One Singaporean, Andy Lau, had a bit of an awkward encounter with his postman recently. While he was at home on 26 December, he heard a knock on his front door. By the time he answered the door, a few seconds later, there was no one there. Only a Singapore Post note was left informing him that the delivery was unsuccessful. Mr Lau who was expecting a delivery then sprinted down and found the man’s bike where he waited. When the delivery man came back to his vehicle, Mr Lau confronted him and the man said he apparently waited for more than 20 minutes before leaving. Mr Lau also noted that the man couldn’t really explain himself when confronted.
Clearly, the SingPost delivery man didn’t actually wait 20 minutes at Mr Lau’s front door. Instead, he simply knocked and immediately left. This is an almost universal experience. We’ve all been in this situation before when you’re home, heard no knock on your door, but then later find a ‘failure of delivery’ notice instead. It makes you wonder if the delivery man even tried to do his job.
In response, SingPost said they would look into the matter.

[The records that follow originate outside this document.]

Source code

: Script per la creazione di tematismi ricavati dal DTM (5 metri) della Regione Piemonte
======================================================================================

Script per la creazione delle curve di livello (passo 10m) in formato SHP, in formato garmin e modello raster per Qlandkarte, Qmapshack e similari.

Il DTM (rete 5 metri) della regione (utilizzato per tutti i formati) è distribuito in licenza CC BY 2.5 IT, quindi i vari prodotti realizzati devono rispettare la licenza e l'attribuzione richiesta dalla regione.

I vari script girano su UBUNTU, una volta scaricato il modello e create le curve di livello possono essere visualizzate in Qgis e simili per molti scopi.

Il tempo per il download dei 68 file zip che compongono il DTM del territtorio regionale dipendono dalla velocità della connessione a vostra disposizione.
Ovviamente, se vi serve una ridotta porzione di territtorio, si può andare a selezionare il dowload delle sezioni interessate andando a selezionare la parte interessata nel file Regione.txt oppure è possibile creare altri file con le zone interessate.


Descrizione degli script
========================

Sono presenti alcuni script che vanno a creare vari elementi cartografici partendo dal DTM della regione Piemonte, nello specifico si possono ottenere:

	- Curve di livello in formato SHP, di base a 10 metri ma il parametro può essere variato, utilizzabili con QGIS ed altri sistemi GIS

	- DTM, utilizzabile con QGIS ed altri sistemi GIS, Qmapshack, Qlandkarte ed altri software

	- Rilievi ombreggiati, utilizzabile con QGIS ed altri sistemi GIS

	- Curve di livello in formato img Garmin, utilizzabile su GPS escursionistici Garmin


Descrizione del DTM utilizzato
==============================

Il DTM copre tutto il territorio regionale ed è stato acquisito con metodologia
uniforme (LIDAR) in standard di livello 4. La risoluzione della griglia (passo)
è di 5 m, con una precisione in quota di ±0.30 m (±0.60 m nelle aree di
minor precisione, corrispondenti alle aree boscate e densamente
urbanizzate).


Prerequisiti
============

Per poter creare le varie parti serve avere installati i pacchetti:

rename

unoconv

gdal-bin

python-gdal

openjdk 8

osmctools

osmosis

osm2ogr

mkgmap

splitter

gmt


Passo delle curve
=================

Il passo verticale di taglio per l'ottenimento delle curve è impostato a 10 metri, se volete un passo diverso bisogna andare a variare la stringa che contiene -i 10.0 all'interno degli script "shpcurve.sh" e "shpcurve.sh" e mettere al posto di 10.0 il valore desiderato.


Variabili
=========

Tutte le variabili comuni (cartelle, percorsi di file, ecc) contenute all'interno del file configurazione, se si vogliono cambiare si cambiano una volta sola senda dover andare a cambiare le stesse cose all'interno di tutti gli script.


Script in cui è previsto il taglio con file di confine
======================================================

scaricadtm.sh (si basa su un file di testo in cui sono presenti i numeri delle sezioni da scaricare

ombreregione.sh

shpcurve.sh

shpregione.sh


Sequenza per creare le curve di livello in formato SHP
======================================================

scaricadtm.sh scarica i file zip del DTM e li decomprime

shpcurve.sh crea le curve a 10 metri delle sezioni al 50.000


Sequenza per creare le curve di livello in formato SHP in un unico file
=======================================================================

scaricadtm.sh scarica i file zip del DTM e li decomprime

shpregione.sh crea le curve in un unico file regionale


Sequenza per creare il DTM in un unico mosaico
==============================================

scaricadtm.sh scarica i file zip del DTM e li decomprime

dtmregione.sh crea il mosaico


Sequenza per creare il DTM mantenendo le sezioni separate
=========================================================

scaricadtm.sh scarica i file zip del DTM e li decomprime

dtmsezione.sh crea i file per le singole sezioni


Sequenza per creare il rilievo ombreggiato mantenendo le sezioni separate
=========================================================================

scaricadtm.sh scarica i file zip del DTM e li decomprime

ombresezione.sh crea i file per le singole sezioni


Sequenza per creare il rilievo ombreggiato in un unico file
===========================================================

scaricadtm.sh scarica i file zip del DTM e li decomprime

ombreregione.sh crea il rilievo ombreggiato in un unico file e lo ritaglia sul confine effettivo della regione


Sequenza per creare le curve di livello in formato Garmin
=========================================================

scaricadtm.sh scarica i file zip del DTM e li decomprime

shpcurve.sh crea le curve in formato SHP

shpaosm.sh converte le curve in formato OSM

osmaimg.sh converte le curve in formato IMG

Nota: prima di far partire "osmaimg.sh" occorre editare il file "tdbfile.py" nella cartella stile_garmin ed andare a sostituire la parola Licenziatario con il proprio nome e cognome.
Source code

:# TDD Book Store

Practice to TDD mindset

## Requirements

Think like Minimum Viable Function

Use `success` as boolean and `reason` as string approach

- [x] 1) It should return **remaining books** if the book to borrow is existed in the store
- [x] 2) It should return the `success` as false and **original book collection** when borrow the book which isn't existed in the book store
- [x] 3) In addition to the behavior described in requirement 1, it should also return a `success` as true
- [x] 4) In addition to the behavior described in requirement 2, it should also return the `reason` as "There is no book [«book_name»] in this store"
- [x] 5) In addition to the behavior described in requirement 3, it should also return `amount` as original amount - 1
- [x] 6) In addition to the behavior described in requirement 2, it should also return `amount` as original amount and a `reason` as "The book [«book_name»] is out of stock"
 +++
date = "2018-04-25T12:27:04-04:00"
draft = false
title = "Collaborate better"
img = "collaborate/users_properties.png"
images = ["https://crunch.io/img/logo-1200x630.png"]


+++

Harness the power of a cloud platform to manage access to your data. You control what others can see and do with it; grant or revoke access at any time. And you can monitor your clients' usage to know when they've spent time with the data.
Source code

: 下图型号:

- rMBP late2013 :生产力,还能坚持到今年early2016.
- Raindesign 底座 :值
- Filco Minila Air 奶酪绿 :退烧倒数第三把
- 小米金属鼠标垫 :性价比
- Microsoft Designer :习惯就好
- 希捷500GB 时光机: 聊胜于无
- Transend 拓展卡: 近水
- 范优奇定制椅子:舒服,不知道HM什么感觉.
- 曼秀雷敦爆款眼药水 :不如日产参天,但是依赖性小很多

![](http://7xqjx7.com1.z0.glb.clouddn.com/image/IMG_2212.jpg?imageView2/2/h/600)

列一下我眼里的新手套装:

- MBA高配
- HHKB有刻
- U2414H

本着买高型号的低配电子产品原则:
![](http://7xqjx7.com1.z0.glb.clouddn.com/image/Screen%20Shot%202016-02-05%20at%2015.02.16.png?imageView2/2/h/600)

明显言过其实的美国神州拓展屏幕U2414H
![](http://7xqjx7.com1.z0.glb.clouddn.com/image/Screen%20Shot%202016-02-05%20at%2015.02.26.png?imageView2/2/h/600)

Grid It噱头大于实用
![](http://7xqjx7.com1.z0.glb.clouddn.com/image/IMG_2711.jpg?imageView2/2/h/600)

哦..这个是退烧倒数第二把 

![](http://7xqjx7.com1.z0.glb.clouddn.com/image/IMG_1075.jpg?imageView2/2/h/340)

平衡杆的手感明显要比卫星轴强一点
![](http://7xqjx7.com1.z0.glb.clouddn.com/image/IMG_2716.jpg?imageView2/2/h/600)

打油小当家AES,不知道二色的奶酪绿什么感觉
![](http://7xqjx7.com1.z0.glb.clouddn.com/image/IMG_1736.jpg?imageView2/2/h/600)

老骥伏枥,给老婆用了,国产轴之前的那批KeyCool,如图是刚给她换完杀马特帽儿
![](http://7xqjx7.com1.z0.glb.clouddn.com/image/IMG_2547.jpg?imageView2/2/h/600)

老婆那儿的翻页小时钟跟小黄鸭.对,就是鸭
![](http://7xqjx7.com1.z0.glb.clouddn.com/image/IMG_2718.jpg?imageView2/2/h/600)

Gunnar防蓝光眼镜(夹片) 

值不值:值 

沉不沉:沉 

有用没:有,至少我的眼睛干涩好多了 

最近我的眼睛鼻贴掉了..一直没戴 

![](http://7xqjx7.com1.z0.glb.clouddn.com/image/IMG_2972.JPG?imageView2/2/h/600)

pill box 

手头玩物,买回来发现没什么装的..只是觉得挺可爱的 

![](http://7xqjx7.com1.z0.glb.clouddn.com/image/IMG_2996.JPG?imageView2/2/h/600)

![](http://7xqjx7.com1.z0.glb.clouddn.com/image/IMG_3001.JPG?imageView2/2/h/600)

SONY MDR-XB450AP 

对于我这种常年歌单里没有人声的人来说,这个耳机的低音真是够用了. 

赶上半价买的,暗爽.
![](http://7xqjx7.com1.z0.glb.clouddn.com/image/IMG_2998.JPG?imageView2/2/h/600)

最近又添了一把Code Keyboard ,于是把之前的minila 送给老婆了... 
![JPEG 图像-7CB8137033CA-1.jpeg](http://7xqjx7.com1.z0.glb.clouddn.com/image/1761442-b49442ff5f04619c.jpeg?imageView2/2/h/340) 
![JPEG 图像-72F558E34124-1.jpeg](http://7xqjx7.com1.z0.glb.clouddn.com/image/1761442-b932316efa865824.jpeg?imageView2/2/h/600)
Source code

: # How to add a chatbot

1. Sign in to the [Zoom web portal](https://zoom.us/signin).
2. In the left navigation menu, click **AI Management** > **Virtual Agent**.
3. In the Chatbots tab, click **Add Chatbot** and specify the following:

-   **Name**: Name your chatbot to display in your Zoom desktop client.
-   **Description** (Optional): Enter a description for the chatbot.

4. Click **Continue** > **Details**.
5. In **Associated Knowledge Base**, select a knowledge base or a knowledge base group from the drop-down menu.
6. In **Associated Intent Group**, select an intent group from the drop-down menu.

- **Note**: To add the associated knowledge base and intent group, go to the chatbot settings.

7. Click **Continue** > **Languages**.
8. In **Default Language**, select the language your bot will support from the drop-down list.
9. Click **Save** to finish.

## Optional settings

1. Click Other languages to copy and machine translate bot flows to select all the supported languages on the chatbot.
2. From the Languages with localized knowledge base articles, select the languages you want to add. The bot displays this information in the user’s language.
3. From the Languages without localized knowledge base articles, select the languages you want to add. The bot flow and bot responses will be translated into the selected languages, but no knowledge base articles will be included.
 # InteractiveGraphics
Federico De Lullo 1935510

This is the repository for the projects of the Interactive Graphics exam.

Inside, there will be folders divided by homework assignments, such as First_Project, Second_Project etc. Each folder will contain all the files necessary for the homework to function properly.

From their investigations, SingPost said that their delivery man followed protocal – knocking on the door, waiting at least 45 seconds for a response, and leaving if no one answers. SingPost claims that the delivery man and Mr Lau ‘just missed each other’. That contradicts the man’s own claim that he waited 20 minutes for Mr Lau to open the door. To this, SingPost said the man isn’t fluent in English and therefore couldn’t properly express himself to Mr Lau when confronted.
In their statement, SingPost also emphasised that they have around 3 million items coming through their network each day and they have clear operational procedures in place to ensure that everything is delivered efficiently.
It just so happens that this time, the so called operational procedure seems to have failed both SingPost and their customer. Is 45 seconds really enough time for a person to stop what they’re doing and get to the door? And why did the delivery man say he waited 20 minutes when he clearly did not?
This isn’t the first time SingPost has made it into the news. Earlier this year, a SingPost employee was dismissed after it was revealed that the has thrown away a stack of mail into the rubbish bin at a condominium.
The man who is a Chinese national admitted to throwing the mail away when he was confronted by a resident with a camera. He said he had over 2,600 mail to deliver every day while the Malay staff had a much lighter load. He added that he is only paid $120 per day without overtime pay. He then added that he was supposed to go see a doctor that day for his hurt ankle but wasn’t allowed to take the day off.
In response, SingPost simply said that they do not condone the man’s actions and have dismissed him after he admitted to the act during their inquiry.
Now, throwing away mail is an offence under the Postal Service Act so it makes sense that action was taken against this particular employee. SingPost replied to TOC’s query that it had filed a police report.
However, it seems that SingPost conveniently glossed over the issues that were raised in the video by their employee. He was working overtime without pay, had over 2,600 mail to deliver per day which was apparently much fewer than his Malay counterparts, and he wasn’t allowed a day off to go see a doctor about his injured ankle. That’s harsh.
Unfortunately, it seems SingPost have been glossing over these issues for years now, particularly after it was privatised back in 1992 and listed on SGX in 2003. Back in 2012, a netizen wrote a letter about his parents who are both employees of SingPost. His letter details the struggles they face as SingPost employees, working from 1pm to 8pm every day with no leave benefits, CPF contributions, basic insurance, or medical coverage. He also noted in his letter that he’s brought up the matter to SingPost but nothing changed.
In reply, SingPost clarified that CPF and benefits are only provided to full-time employees while the man’s parents were only part-time employees under the Neighbourhood Postman (NP) scheme who do not qualify for benefits. Apparently, NPs enjoy flexibility of sharing their job with a registered assistant. But if they want CPF, they’ll have to transition to full-time instead.
This 2012 case is a difficult situation – part-time workers aren’t afforded the same benefits as full-time workers and that’s understandable. But surely in this case and the one before with the Chinese postman, SingPost should be doing better to take care of ALL of their employees, regardless of their employment status? After all, they are SingPost employees and no employer should be taking advantage of their staff, whether full- or part-time, local or foreign.
Clearly there is a real need for change in the current system – something should be done to protect postal workers in Singapore, which naturally would lead to better customer service as well.